Putting it into practice
Let’s look at an example situation that we can put these guidelines to use in a practical manner. We will choose a south-facing (in the northern hemisphere) plot in an urban or suburban environment about 1,000 square feet. It is a relatively flat area of a yard that has been grass for years. Now, we could till and amend the soil, but building a raised bed is going to be a little less laborious and gives us a chance to build a more ideal soil quickly. You want to build beds out of non weather treated wood or logs, make them no more than four feet wide and ten feet long for easy access and lay cardboard or newspaper in the bottom to inhibit grass growth. Now find some good organic leaf, kitchen scrap and aged (1 year or more) manure compost and mix it all together in the beds, adding gravel, sand and / or Vermiculite. Voila! Ideal soil! I suggest mixing together wheelbarrow full portions at a time and dumping them into the beds. You want them to be higher in the middle and lower on the edges to ensure proper drainage and the logs or planks, staked in place, will prevent your soil from washing away.
Deciding what to grow and getting the seeds ready
Now, were going to determine which plants we want to grow. I always suggest growing what you know you’re going to eat or be able to trade. Most plants work pretty well together, so we’re going to mix our seeds seeds in a bucket, including some greens, flowers, bushing plants and vining plants. Tomatoes, okra, kale, spinach, peas, radishes and marigolds all tend to grow very prolifically with little effort. You may find different results however. Refer to package instructions for proper seed amounts. Now add some mychorizzae, also know as inoculant, to your seed mix, fill with water about an inch or more above the top of the seeds and stir.
After letting your seeds soak overnight, pour the water off into the garden area. You can also dilute this water in buckets and water the entire garden with the solution. Pour your seeds into a five gallon bucket half full of sand and mix thoroughly with your hands, the sand will scratch the seed surface promoting faster germination and also ensure a more even distribution when broadcasting your seeds. Now, scatter handfuls over the raised beds, keeping most seed at the top of the mounds. Carefully rake the seed mix into the soil and cover with a thin layer of leaves or straw and water well for the next two weeks.
Reaping the abundance
Now, marvel at your garden because all of the hard work is done! All of your seed should have sprouted within the first two weeks and should be hardy enough to take care of itself with very little care. Weeding and watering needs will be kept to a minimum with this design and your plants will work together to encourage a more naturally occurring growing system.

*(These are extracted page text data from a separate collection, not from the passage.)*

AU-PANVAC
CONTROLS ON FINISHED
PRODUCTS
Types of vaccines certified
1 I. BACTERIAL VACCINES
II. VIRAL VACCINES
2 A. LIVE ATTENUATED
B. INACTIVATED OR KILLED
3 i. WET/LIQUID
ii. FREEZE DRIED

Want a head start on next years garden? Sow seed directly from fruits and veggies when you harvest, they will come up in the spring OR actually give you a second crop in the same season if done early enough in the year. Using this method, you will have a perpetually growing garden, needing very minimal upkeep that will produce beyond your expectations.
Remember, don’t be too hard on yourself, even the most experienced farmers face tough conditions, pest problems, drought and crop loss. There is no turnkey solution to gardening or farming, but keeping these guidelines in mind will certainly give you a great foundation to face any problems with confidence and help provide your family with healthy produce!
Wherever you are in your personal journey toward clean living and local food, thank you for joining me in mine. I look forward to sharing it with you.